In a Gartner survey, 75% of enterprises saw significantly faster delivery times and more importantly, time to business value. According to the same research from Gartner, 38% of enterprises already have production systems or production pilots underway - with a further 35% of enterprises planning to implement a DevOps process in 2017.
The tooling of DevOps leverages containers and micro-services to break an application down into small, granular chunks of code that operate in containers that are loosely coupled together. Each of these micro-services is automatically deployed in a container and can be easily updated many times a day through a continuous improvement, deployment cycle, leveraging the feedback that comes from its end users.

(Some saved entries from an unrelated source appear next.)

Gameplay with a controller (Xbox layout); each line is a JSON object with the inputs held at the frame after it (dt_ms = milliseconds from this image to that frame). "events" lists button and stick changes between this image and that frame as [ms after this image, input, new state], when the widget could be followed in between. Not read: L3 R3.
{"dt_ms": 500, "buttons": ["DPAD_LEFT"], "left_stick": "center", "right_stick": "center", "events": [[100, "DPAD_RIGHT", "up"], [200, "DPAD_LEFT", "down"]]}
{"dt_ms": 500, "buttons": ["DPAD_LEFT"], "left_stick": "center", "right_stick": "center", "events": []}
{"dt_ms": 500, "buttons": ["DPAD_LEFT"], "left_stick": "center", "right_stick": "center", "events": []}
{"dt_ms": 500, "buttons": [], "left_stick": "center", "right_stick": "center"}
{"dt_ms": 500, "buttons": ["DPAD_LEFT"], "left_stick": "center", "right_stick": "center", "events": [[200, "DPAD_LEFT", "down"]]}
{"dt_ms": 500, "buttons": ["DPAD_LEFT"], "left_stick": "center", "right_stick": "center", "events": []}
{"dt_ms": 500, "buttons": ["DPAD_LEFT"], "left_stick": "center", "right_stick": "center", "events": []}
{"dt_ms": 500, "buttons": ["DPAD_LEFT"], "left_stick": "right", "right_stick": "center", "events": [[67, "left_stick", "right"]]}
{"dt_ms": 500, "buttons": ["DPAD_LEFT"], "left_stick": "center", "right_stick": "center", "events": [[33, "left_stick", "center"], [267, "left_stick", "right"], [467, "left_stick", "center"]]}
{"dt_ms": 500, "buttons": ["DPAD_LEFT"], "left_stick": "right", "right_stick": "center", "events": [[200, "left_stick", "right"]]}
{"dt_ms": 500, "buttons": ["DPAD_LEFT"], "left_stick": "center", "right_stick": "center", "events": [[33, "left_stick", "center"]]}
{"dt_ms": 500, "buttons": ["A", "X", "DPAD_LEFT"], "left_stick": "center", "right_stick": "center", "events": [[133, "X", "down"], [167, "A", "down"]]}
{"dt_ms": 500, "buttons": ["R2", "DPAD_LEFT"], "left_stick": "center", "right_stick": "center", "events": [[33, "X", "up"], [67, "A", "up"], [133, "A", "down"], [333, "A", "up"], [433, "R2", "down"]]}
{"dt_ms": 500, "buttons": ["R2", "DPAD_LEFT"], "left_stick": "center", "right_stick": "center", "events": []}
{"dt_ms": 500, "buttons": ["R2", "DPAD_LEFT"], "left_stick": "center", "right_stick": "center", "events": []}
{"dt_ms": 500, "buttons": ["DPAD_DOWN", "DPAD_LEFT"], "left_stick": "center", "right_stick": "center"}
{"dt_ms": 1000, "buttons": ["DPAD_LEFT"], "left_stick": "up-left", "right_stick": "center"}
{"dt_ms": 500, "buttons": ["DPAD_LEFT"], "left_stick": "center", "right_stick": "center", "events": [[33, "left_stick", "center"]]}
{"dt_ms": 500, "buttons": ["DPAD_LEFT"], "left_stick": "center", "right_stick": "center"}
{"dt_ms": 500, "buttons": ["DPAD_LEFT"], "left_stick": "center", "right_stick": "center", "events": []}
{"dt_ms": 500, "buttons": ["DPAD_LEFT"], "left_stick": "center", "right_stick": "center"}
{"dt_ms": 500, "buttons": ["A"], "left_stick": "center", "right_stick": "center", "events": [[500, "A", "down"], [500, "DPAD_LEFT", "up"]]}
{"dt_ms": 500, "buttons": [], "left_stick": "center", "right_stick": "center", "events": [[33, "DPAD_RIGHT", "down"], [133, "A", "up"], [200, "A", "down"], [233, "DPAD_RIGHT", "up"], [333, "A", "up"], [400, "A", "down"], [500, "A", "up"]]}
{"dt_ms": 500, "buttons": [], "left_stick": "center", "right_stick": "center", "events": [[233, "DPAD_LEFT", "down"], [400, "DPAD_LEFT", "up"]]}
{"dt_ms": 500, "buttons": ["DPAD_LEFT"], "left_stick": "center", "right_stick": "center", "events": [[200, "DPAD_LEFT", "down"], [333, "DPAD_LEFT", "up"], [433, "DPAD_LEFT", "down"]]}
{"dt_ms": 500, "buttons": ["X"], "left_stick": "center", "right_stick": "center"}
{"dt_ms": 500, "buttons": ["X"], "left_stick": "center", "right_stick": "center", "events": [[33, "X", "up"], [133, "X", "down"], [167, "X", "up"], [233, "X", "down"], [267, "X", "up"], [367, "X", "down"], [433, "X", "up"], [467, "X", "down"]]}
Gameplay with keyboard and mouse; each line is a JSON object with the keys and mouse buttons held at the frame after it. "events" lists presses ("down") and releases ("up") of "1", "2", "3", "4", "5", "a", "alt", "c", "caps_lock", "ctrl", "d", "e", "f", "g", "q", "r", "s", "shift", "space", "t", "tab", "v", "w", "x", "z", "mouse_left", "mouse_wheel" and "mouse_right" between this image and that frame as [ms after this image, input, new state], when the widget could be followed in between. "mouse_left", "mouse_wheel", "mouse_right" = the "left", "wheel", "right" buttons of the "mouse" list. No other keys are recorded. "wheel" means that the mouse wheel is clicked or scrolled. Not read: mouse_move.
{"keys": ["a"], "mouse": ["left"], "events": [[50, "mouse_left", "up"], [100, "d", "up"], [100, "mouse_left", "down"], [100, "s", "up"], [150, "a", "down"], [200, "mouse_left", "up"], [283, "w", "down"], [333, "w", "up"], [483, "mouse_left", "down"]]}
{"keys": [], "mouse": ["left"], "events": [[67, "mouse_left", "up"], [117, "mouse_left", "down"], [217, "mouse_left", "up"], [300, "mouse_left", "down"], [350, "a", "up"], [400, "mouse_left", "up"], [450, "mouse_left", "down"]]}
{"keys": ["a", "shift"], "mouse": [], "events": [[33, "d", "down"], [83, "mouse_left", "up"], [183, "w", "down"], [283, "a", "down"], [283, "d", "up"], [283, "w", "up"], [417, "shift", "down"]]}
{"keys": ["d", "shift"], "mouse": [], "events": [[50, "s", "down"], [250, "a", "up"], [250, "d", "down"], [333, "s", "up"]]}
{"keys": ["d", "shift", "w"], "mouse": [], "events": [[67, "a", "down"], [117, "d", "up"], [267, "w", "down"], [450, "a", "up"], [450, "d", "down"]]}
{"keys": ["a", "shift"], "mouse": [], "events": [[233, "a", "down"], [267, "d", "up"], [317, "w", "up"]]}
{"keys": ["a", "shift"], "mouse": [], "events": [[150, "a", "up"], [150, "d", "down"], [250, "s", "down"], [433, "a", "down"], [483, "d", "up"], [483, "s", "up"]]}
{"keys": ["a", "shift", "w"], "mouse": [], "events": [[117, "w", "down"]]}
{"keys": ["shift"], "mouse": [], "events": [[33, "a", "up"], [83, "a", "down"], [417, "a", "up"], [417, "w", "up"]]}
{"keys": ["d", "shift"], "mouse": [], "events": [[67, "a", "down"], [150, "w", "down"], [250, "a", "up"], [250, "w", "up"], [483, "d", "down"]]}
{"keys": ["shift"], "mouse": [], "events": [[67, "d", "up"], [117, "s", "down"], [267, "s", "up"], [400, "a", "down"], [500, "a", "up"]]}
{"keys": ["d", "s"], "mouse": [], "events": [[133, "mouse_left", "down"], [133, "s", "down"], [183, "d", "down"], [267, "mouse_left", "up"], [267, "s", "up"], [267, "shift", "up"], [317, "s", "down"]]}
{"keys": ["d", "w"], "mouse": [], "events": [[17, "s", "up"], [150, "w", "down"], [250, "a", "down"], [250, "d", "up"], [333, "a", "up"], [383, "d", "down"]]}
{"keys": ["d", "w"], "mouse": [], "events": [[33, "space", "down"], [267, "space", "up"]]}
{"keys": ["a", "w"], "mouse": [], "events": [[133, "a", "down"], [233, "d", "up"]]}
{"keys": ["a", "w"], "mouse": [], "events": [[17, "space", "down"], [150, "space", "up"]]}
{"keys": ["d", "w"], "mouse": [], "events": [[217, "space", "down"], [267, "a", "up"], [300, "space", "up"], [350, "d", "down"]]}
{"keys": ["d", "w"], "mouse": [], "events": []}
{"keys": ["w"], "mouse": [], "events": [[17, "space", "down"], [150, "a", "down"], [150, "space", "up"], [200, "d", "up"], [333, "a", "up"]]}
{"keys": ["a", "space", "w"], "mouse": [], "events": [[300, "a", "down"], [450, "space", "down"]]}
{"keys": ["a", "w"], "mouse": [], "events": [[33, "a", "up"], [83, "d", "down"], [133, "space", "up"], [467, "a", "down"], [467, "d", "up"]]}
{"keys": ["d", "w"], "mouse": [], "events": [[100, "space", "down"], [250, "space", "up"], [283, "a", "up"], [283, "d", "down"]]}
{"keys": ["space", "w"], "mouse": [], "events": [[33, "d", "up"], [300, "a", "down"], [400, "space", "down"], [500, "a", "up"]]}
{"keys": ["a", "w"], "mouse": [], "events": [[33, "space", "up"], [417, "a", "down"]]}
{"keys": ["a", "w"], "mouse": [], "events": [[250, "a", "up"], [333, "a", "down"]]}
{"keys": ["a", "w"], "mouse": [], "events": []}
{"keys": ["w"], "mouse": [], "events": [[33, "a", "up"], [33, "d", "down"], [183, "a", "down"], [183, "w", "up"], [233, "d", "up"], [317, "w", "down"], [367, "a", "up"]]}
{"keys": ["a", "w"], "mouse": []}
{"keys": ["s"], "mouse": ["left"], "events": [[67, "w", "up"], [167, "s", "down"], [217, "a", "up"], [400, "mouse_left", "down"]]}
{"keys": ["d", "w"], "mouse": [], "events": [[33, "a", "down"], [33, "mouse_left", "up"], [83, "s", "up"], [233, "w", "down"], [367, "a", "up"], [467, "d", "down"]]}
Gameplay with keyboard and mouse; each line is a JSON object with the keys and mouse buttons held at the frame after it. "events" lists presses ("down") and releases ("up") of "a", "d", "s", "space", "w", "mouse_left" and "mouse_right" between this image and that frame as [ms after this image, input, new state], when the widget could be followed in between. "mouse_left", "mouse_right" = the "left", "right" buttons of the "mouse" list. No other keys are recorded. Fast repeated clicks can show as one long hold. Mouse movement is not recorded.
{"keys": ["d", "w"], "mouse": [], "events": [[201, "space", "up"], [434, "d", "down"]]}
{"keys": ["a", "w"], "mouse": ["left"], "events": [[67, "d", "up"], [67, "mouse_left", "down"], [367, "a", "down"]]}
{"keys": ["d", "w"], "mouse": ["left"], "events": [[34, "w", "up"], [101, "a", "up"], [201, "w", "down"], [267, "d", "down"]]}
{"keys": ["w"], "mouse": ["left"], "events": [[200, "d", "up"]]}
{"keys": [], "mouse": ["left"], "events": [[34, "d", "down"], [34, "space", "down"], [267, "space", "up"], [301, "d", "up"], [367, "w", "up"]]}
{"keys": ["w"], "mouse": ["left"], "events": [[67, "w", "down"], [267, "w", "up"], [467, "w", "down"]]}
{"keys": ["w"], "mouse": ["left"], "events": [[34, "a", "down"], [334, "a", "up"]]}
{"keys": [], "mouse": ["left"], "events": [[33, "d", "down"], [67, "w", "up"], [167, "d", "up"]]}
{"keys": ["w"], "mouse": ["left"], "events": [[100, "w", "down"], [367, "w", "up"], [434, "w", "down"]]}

"This process of development is also interconnected with operations through the container technology and deployment automation of these containers. Within the container, the developers define the exact infrastructure they require which is automatically delivered. Everything in this process is controlled, governed, monitored and fed back to the DevOps process for further improvement," continued Kelly.
The result is a process that rapidly can zero in on what works best for end users while eliminating quality or infrastructure issues before they become a problem.